2.1.2. Le banquet novarinien

Avant d’évoquer à nouveau Rabelais, il nous faudrait ici remonter encore un peu le temps, aller voir du côté des grecs et évoquer la « SKENE » (cf. « table ») en citant le passage d’un article de Claude Buchvald :

J’ai préparé la mise en scène du repas en travaillant Le Banquetde Platon. La configuration était la même : un chœur autour d’une table, c’est la parole qui s’échange. Le cœur de la tragédie grecque fait entendre une seule voix, c’est une entité, tandis que le chœur du Repas découvre des solitudes très individualisées, est plus proche de la Cène. […] Autour de cette gigantesque table et sur ces tabourets en fer extrêmement hauts, ils ressemblaient à des petits bonshommes en suspens, en partance.  141

Dans cette mise en scène (cf. « gigantesque table », « tabourets extrêmement hauts »), on pourra aussi songer à un « babil » d’enfants (cf. petits bonhommes) en train de goûter (la langue ?) ou de fêter un « non-anniversaire » – ceci dans le cadre d’un « dîner chez les fous » (et à l’image en cela d’Alice, du loir, du Chapelier Fou et du Lièvre de Mars) même si Claude Buchvald a raison de mettre en avant l’idée de Cène : dans chaque pièce ou à peu près, une cénotable est en effet dressée, présentée par Olivier Dubouclez comme une « table oratoire »142 (ce qui renvoie plutôt au Banquet platonicien). Cette table, elle n’est peut-être en bois : la phrase « le sol d’où nous venons, où nous irons et qui est notre table » (A.I., p. 51) semble même indiquer qu’elle est faite de terre.

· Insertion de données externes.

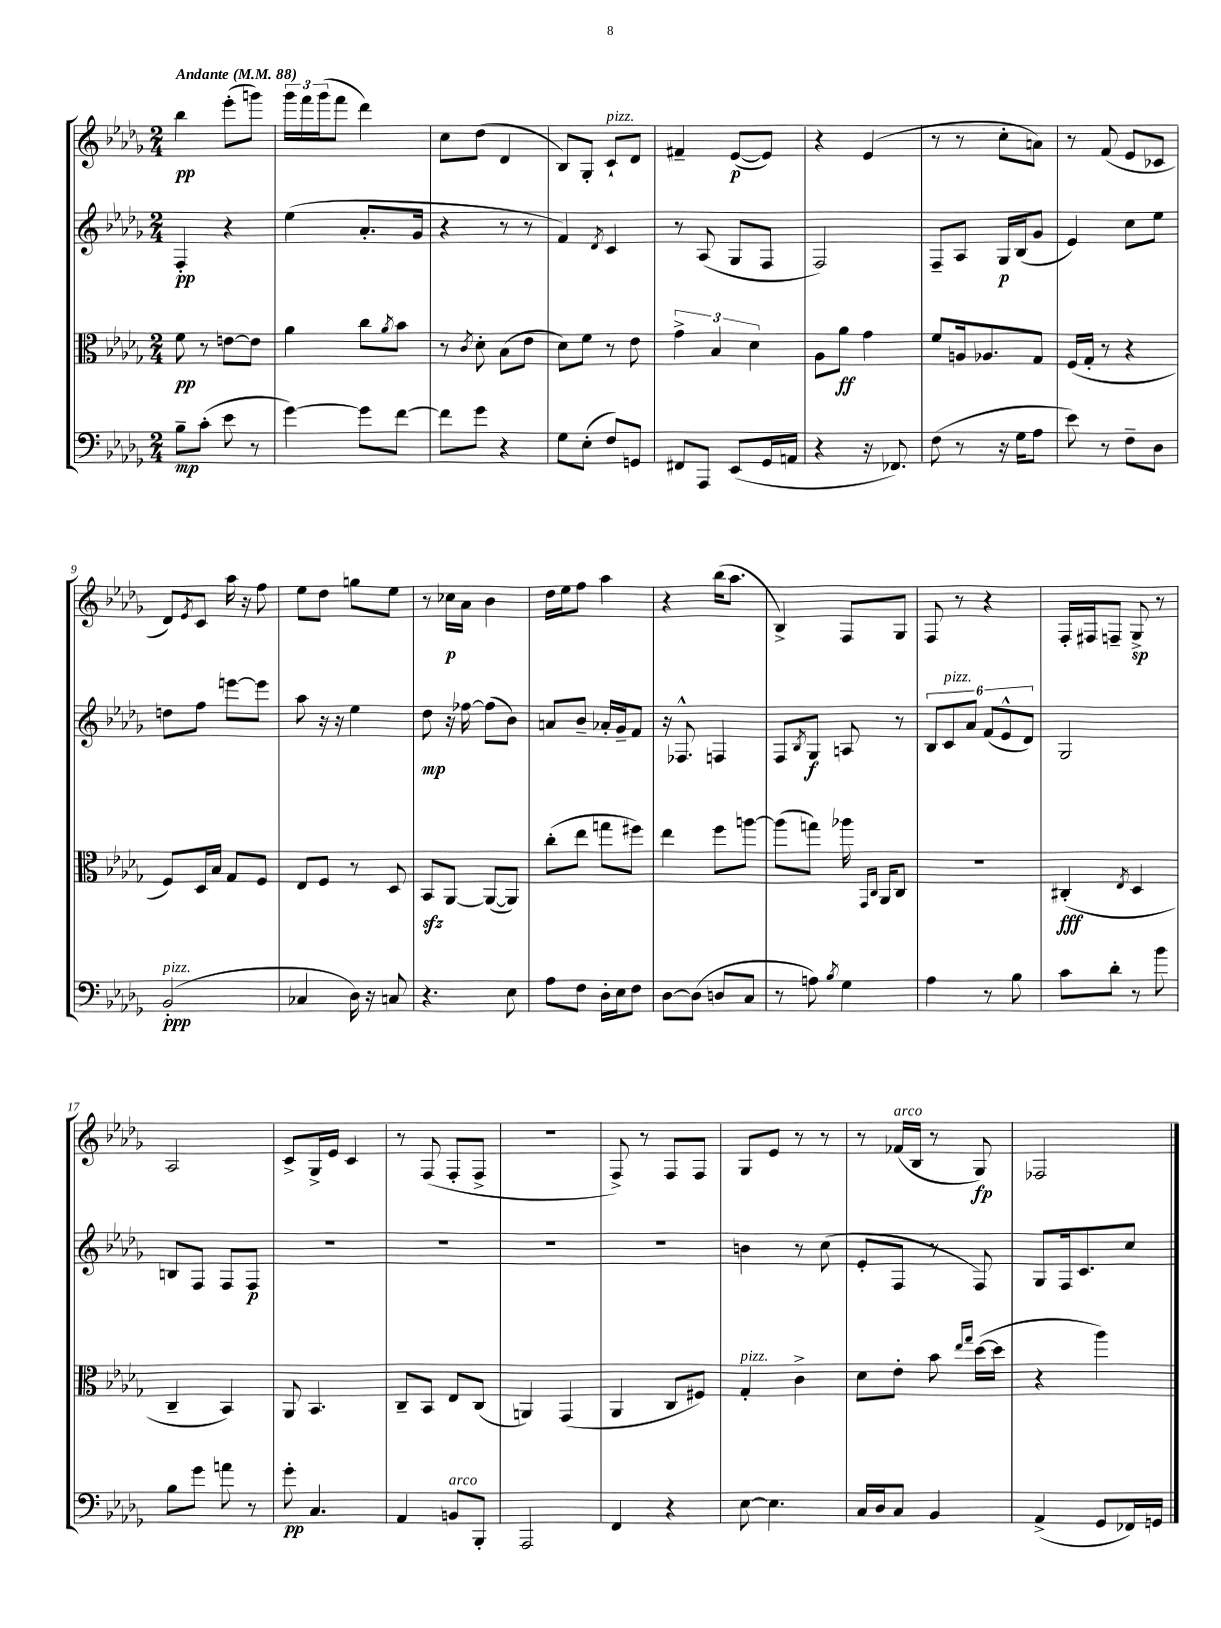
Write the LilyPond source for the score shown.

<<
\new StaffGroup <<
\new Staff = "s0" {
    \clef treble \key des \major \numericTimeSignature \time 2/4 \tempo "Andante" 4 = 88
    bes''4\pp ees'''8-.( g'''8) |
    \tuplet 3/2 { ges'''16 f'''16 ges'''16( } f'''8 des'''4) |
    c''8 des''8( des'4 |
    bes8) ges8-. c'8-!^\markup { \italic "pizz." } des'8 |
    fis'4-- ees'8~\p( ees'8) |
    r4 ees'4( |
    r8 r8 c''8-. a'8) |
    r8 f'8( ees'8 ces'8 |
    des'8) \acciaccatura { ees'8 } c'8 aes''16 r16 f''8 |
    ees''8 des''8 g''8 ees''8 |
    r8 ces''16\p aes'16 bes'4 |
    des''16 ees''16 f''8 aes''4 |
    r4 bes''16( aes''8. |
    bes4->) f8 ges8 |
    f8 r8 r4 |
    f16-. fis16 f8-- ges8->\sp r8 |
    aes2 |
    c'8-> ges16-> ees'16 c'4 |
    r8 f8( f8-. f8-> |
    R2 |
    f8->) r8 f8 f8 |
    ges8 ees'8 r8 r8 |
    r8 fes'16^\markup { \italic "arco" }( bes16 r8 ges8\fp) |
    fes2 \bar "|." |
}
\new Staff = "s1" {
    \clef treble \key des \major \numericTimeSignature \time 2/4
    f4-.\pp r4 |
    ees''4( aes'8.-. ges'16 |
    r4 r8 r8 |
    f'4) \acciaccatura { des'8 } c'4 |
    r8 aes8( ges8 f8 |
    f2) |
    f8-- aes8 ges16\p bes16( ges'8 |
    ees'4) c''8 ees''8 |
    d''8 f''8 e'''8~ e'''8 |
    aes''8 r16 r16 ees''4 |
    des''8\mp r16 fes''16~ fes''8( bes'8) |
    a'8 bes'8-- aes'16-. ges'16-- f'8 |
    r16 fes8.-^ f4 |
    f8 \acciaccatura { bes8 } ges8\f a8 r8 |
    \tuplet 6/4 { bes8 c'8^\markup { \italic "pizz." } aes'8 f'8( ees'8-^ des'8) } |
    ges2 |
    b8 f8 f8 f8\p |
    R2 |
    R2 |
    R2 |
    R2 |
    b'4 r8 c''8( |
    ees'8-. f8 r8 f8) |
    ges8 f16 c'8. c''8 \bar "|." |
}
\new Staff = "s2" {
    \clef alto \key des \major \numericTimeSignature \time 2/4
    f'8\pp r8 e'8~ e'8 |
    aes'4 c''8 \acciaccatura { aes'8 } bes'8 |
    r8 \acciaccatura { c'8 } des'8-. bes8( ees'8 |
    des'8) f'8 r8 ees'8 |
    \tuplet 3/2 { ges'4-> bes4 des'4 } |
    aes8 aes'8\ff ges'4 |
    f'8 a16 aes8. ges8 |
    f16( ges16-. r8 r4 |
    f8) des16 bes16 ges8 f8 |
    ees8 f8 r8 des8 |
    bes,8\sfz aes,8~ aes,8~( aes,8) |
    c''8-.( ees''8 g''8 fis''8) |
    ees''4 f''8 a''8~ |
    a''8( g''8) aes''16 \grace { ges,16 c16 } aes,16 c8 |
    R2 |
    cis4-.\fff( \acciaccatura { ees8 } des4 |
    c4-- bes,4) |
    aes,8 bes,4. |
    c8-- bes,8 ees8 c8( |
    a,4) ges,4( |
    aes,4 c8 fis8) |
    ges4-.^\markup { \italic "pizz." } c'4-> |
    des'8 ees'8-. bes'8 \grace { ees''16 ges''16 } des''16~( des''16 |
    r4 aes''4) \bar "|." |
}
\new Staff = "s3" {
    \clef bass \key des \major \numericTimeSignature \time 2/4
    bes8--\mp c'8-.( ees'8 r8 |
    ges'4~) ges'8 f'8~ |
    f'8 ges'8 r4 |
    ges8 ees8-.( f8) g,8 |
    fis,8 aes,,8 ees,8( ges,16 a,16 |
    r4 r16 fes,8.) |
    f8( r8 r16 ges16 aes8 |
    ees'8) r8 f8-- des8 |
    bes,2-.\ppp^\markup { \italic "pizz." }( |
    ces4 des16) r16 c8 |
    r4. ees8 |
    aes8 f8 des16-. ees16 f8 |
    des8~ des8( d8 c8 |
    r8 a8) \acciaccatura { bes8 } ges4 |
    aes4 r8 bes8 |
    c'8 des'8-. r8 bes'8 |
    bes8 ges'8 a'8 r8 |
    ges'8-.\pp c4. |
    aes,4 b,8^\markup { \italic "arco" } bes,,8-. |
    aes,,2 |
    f,4 r4 |
    ees8~ ees4. |
    c16 des16 c8 bes,4 |
    aes,4->( ges,8 fes,16) g,16 \bar "|." |
}
>>
>>
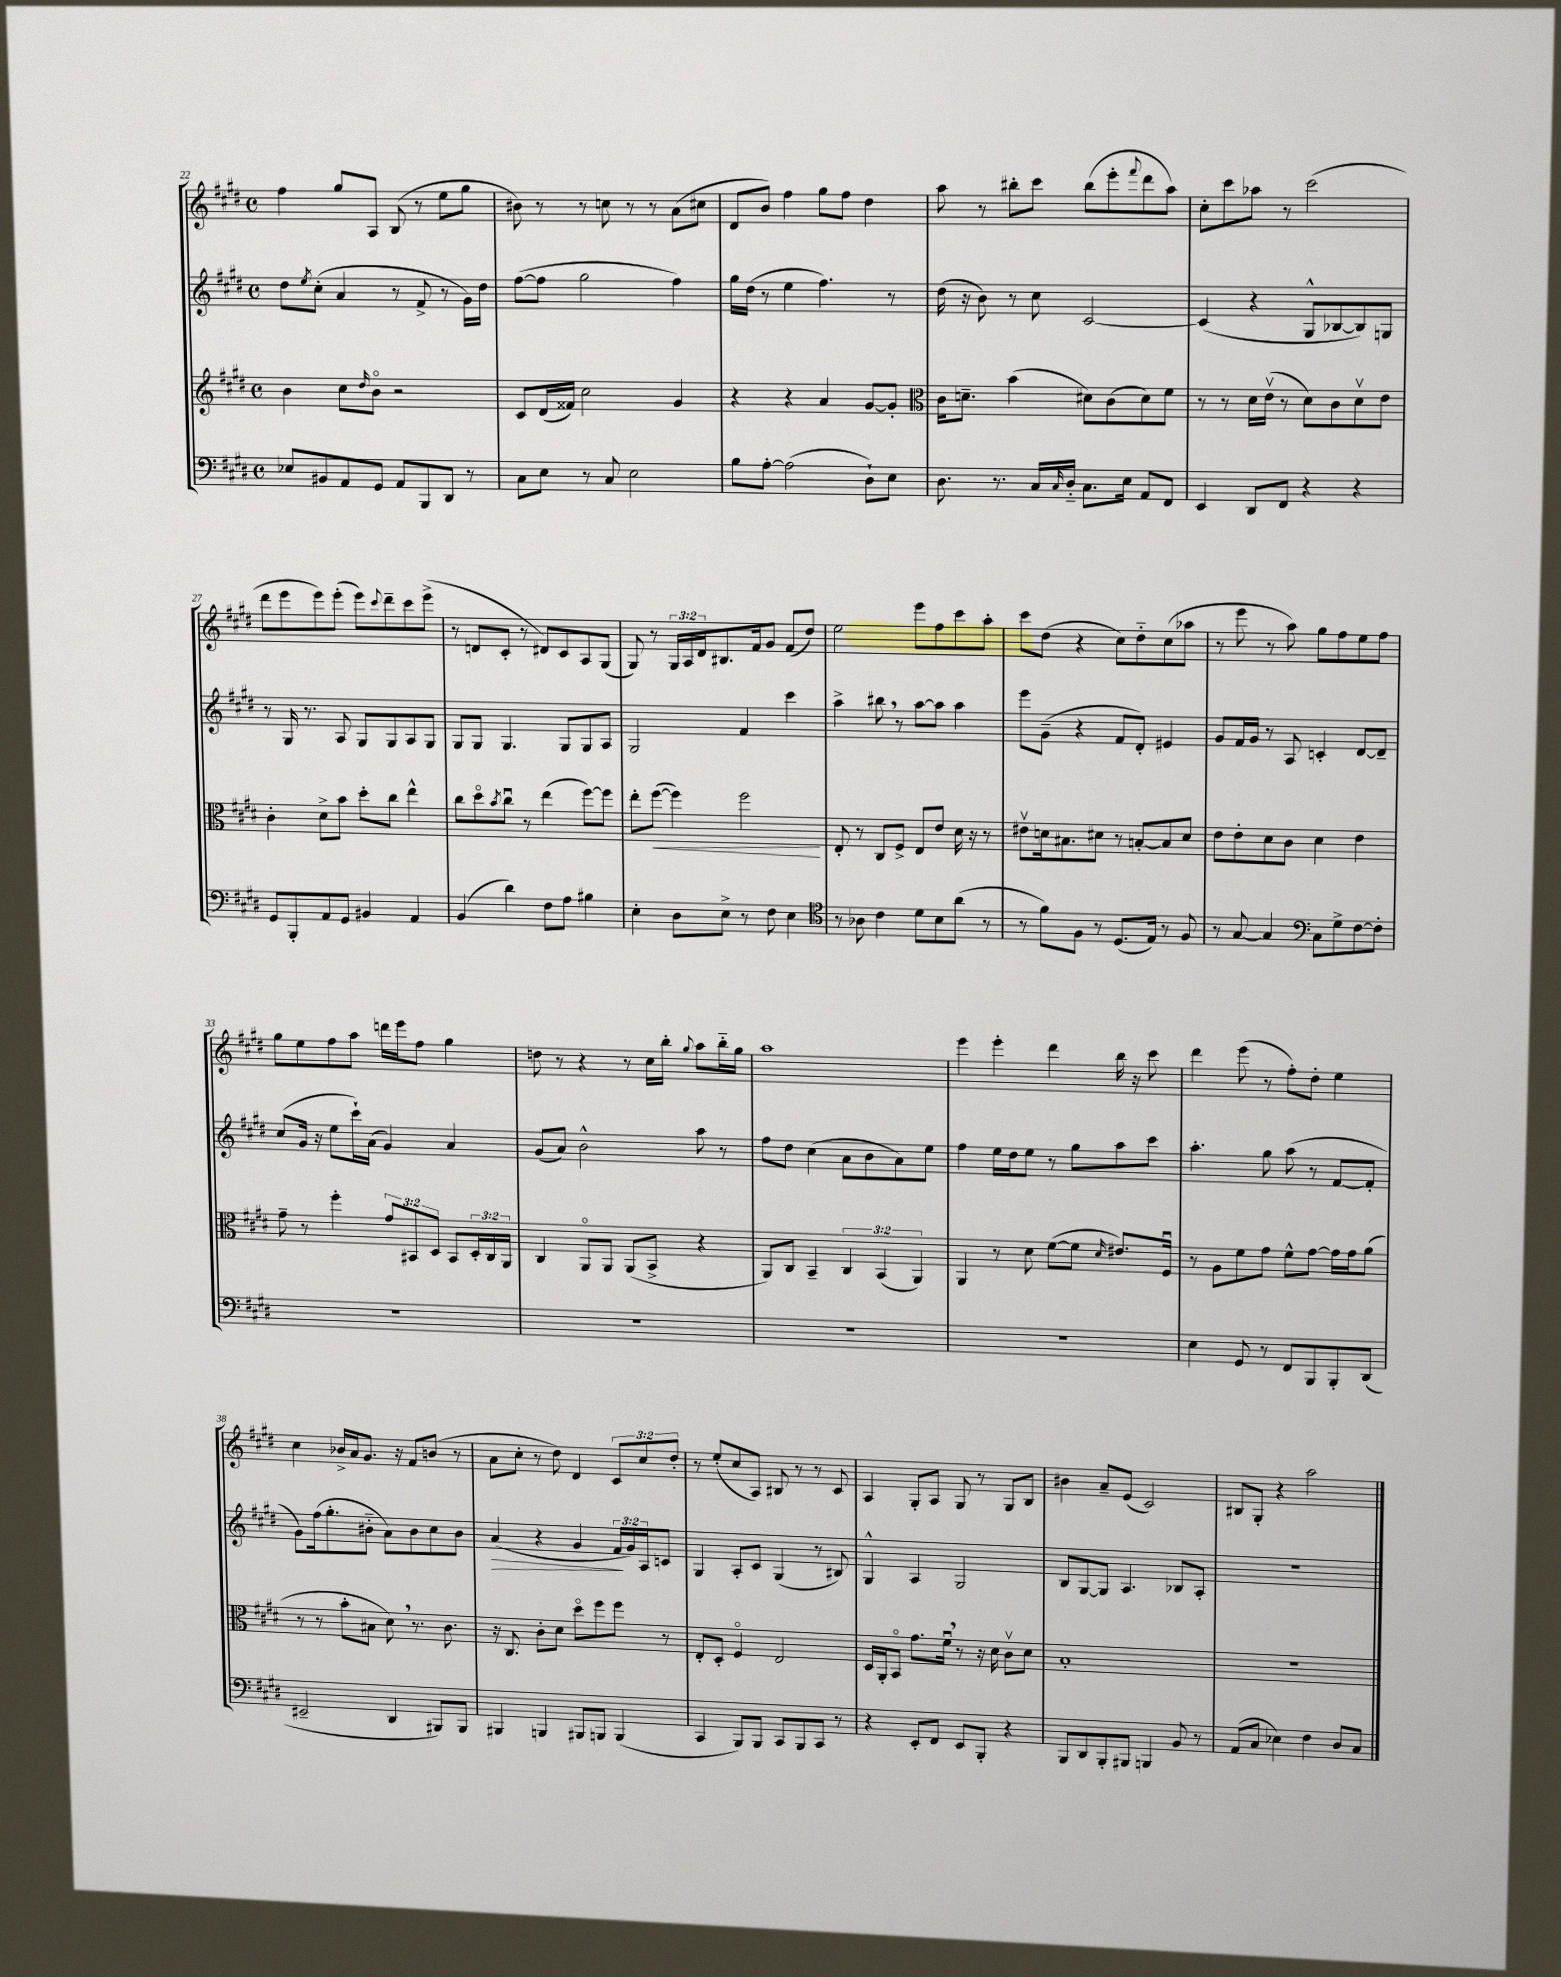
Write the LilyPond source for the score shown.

<<
\new StaffGroup <<
\new Staff = "s0" {
    \clef treble \key e \major \defaultTimeSignature \time 4/4 \override Staff.TupletNumber.text = #tuplet-number::calc-fraction-text
    fis''4 gis''8 a8 b8( r8 e''8 gis''8 |
    bis'8) r8 r8 c''8 r8 r8 a'8( cis''8 |
    dis'8 b'8) fis''4 gis''8 fis''8 dis''4 |
    a''8 r8 bis''8-. cis'''8 bis''8( e'''8-. \appoggiatura { fis'''8 } dis'''8 a''8) |
    cis''8-. cis'''8 aes''8 r8 cis'''2( |
    dis'''8 e'''8 e'''8) e'''8-.( e'''8) \appoggiatura { cis'''8 } dis'''8-- cis'''8 e'''8->( |
    r8 d'8 cis'8-. r8 dis'8) cis'8 a8 gis8( |
    gis8) r8 \tuplet 3/2 { gis16 a16 dis'16 } bis8. fis'16 gis'8 fis'8( dis''8) |
    e''2 e'''8 fis''8 cis'''8 a''8-. |
    cis'''8 dis''8( r4 cis''8) dis''8-_ cis''8( aes''8 |
    r8 e'''8 r8 a''8) gis''8 fis''8 e''8 fis''8 |
    gis''8 e''8 fis''8 a''8 d'''16 e'''16 fis''8 gis''4 |
    d''8 r8 r4 r8 cis''16 b''16-. \appoggiatura { gis''8 } a''8 b''16-_ gis''16 |
    a''1 |
    e'''4 e'''4-. dis'''4 b''16 r16 cis'''8 |
    dis'''4 e'''8( r8 fis''8-.) dis''8-. e''4 |
    cis''4 bes'16-> a'16 gis'8. r16 fis'8 b'8( r8 |
    a'8 cis''8-. r8 dis''8) dis'4 \tuplet 3/2 { cis'8 cis''8 dis''8-. } |
    r8 e''8-.( cis''8 a8) bis8 r8 r8 cis'8 |
    a4 gis8-. a8 gis8 r8 gis8 b8 |
    bis'4 a'8-- e'8( cis'2) |
    bis8 gis8-. r4 a''2 \bar "|." |
}
\new Staff = "s1" {
    \clef treble \key e \major \defaultTimeSignature \time 4/4 \override Staff.TupletNumber.text = #tuplet-number::calc-fraction-text
    dis''8 \acciaccatura { e''8 } cis''8-.( a'4 r8 fis'8-> r8 gis'16) dis''16 |
    fis''8~( fis''8 gis''2 fis''4) |
    gis''16 dis''16( r8 e''4 fis''4.) r8 |
    dis''16( r16 b'8) r8 cis''8 cis'2~ |
    cis'4( r4 gis8-^ bes8~ bes8) g8 |
    r8 gis16 r8. a8 gis8 gis8 a8 gis8 |
    gis8 gis8 gis4. gis8 gis8 a8 |
    gis2 fis'4 cis'''4 |
    a''4-> bis''8 \breathe r8 a''8~ a''8 a''4 |
    e'''8 gis'8--( r4 fis'8 dis'8-.) eis'4 |
    gis'8 fis'16 gis'16 r8 a8 c'4-. dis'8~ dis'8-- |
    cis''8( gis'16 r16 e''8 cis'''16-!) a'16( gis'4) a'4 |
    gis'8( a'8) b'2-^ a''8 r8 |
    fis''8 dis''8 cis''4( a'8 b'8 a'8) e''8 |
    fis''4 e''16 dis''16 e''8 r8 gis''8 a''8 cis'''8 |
    a''4.-. gis''8 a''8( r8 fis'8~ fis'8-. |
    gis'8) fis''16( gis''8.-. bis'8-_ a'8) bis'8 cis''8 bis'8 |
    a'4\>( r4 gis'4 \tuplet 3/2 { fis'16\! gis'16) a16 } c'8 |
    gis4 a8-. cis'8 gis4( r8 bis8) |
    gis4-^ a4 gis2 |
    b8 gis8~ gis8 a4. bes8 a8-. |
    R1 \bar "|." |
}
\new Staff = "s2" {
    \clef treble \key e \major \defaultTimeSignature \time 4/4 \override Staff.TupletNumber.text = #tuplet-number::calc-fraction-text
    b'4 cis''8 \grace { dis''16 } b'8\flageolet r2 |
    cis'8 dis'16( fisis'16) cis''2 gis'4 |
    r4 r4 a'4 gis'8~ gis'8-. |
    \clef alto cis'16 d'8.-- b'4( dis'8) cis'8( dis'8) fis'8 |
    r8 r8 dis'16 e'16\upbow( r8 dis'8) cis'8 dis'8\upbow e'8 |
    cis'4-. dis'8-> b'8 dis''8-. cis''8 e''4-^ |
    cis''8 dis''8\flageolet \acciaccatura { b'8 } cis''8\downbow r8 e''4( fis''8~) fis''8 |
    e''8-. fis''8~\<( fis''4) fis''2\! |
    e8-. r8 cis8 fis8-> e8 e'8 dis'16 r16 r8 |
    eis'8\upbow d'16 bis8. dis'8 r8 b8~-. b8 dis'8 |
    e'8 e'8-. dis'8 cis'8 dis'4 e'4 |
    gis'8-- r8 fis''4-. \tuplet 3/2 { gis'8 bis,8 dis8 } bis,8 \tuplet 3/2 { dis16-. cis16 a,16 } |
    cis4 a,8\flageolet a,8 a,8( b,8-> r4 |
    a,8) cis8 b,4-- \tuplet 3/2 { cis4 b,4( a,4) } |
    a,4 r8 dis'8 fis'8~( fis'8 \grace { dis'16 } eis'8.) fis16\downbow |
    r8 a8 fis'8 gis'8 fis'8-^ gis'8~ gis'16 gis'16 a'8( |
    r8 r8 b'8-. bis8 dis'8) \breathe r8. cis'8. |
    r16 cis8. cis'8-. dis'8 dis''8\flageolet fis''8 fis''8 r8 |
    e8-. dis8-. fis4\flageolet e2 |
    dis16 a,16-. b,8\flageolet gis'8. fis'16\downbow \breathe r8 r16 dis'16 cis'8\upbow dis'8 |
    b1-. |
    R1 \bar "|." |
}
\new Staff = "s3" {
    \clef bass \key e \major \defaultTimeSignature \time 4/4
    ees8 bis,8 a,8 gis,8 a,8 b,,8 dis,8 r8 |
    cis8 e8 r8 cis8 e2 |
    b8 a8~-. a2( dis8-!) e8 |
    dis8. r8. cis16 \grace { cis16 } dis16-_ cis8. e16 a,8 fis,8 |
    e,4 dis,8 fis,8 r4 r4 |
    gis,8 b,,8-. a,8 gis,8 bis,4 a,4 |
    b,4( dis'4) fis8 a8 bis4 |
    e4-. dis8 e8-> r8 fis8 e4 |
    \clef tenor r8 aes8 cis'4 dis'8 b8 a'8( r8 |
    r8 fis'8) fis8 r8 dis8.( e16) r8 fis8 |
    r8 gis8~ gis4 \clef bass cis8 gis8-> fis8~ fis8-. |
    R1 |
    R1 |
    R1 |
    R1 |
    e4 gis,8 r8 fis,8 b,,8 b,,8-. dis,8( |
    eis,2-- dis,4 bis,,8) bis,,8 |
    bis,,4 b,,4 bis,,8 b,,8 b,,4( |
    cis,4 b,,8) b,,8 cis,8 b,,8 cis,8 r8 |
    r4 e,8-. fis,8 e,8 b,,8-. r4 |
    b,,8 dis,8 b,,8-. bis,,8 b,,4 b,8 r8 |
    a,8( cis8 ees4) fis4 dis8 cis8 \bar "|." |
}
>>
>>
\layout { \context { \Score currentBarNumber = #22 } }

Dans un autre article143, Christine Ramat (qui parle, elle, d’un « archibanquet grotesque ») nous rappelle que la Cène fit depuis longtemps l’objet d’une « utilisation comique  », évoquant notamment les « festins loufoques » de La Coena Cypriani (« texte latin anonyme, composé entre le Vème et VIIème siècle » et présenté comme la « source principale du rire médiéval ») et l’ « inépuisable faconde » de Béroalde dans Le moyen de parvenir.

Pourtant, c’est à l’art de Maître Alcofribas (Christine Ramat le cite bien sûr aussi, lui et ses « ripailles farcesques ») que la langue elle-même, le corps du texte (par son caractère vivant, dense, et charnu) nous fera songer : comme chez Rabelais, la langue de Novarina a en effet quelque chose de solide et de roboratif ; elle a de ces « robustes outrances » dont Flaubert parle à Louise Colet. Ici, il semblerait même que la pensée « siège dans l’panse, non dans les lobes parties du front » (L.M., p.441) : pensant comme un roseau, loquace à sa façon, le ventre n’est pas mou, la panse pilote l’homme et le mène toujours à bon porc (on sait combien le « porcif est récurrent dans l’œuvre) ou à toute autre nourriture, parfois spirituelle. Message simpliste mais impérieux, le ventre est comme un Dieu, le ventre est un grand maître, chez Rabelais et ou chez Novarina – mais le ventre est aussi celui de Marie, celui qui contient un Dieu petit qui respire-clignote comme un néon disant Je suis).

Notes
141.

Claude Buchvald, « L’offrande invisible », Valère Novarina. Théâtres du verbe, op. cit., p. 235-236.

142.

Olivier Dubouclez, « Portrait de l’acteur en personnage : l’acteur et ses masques dans le théâtre de Valère Novarina », La bouche théâtrale, op. cit., p. 61.

143.

Christine Ramat, « Opérette théologique, théologie d’opérette :les paradoxes d’une dramaturgie spirituelle », La bouche théâtrale, op. cit, p. 97.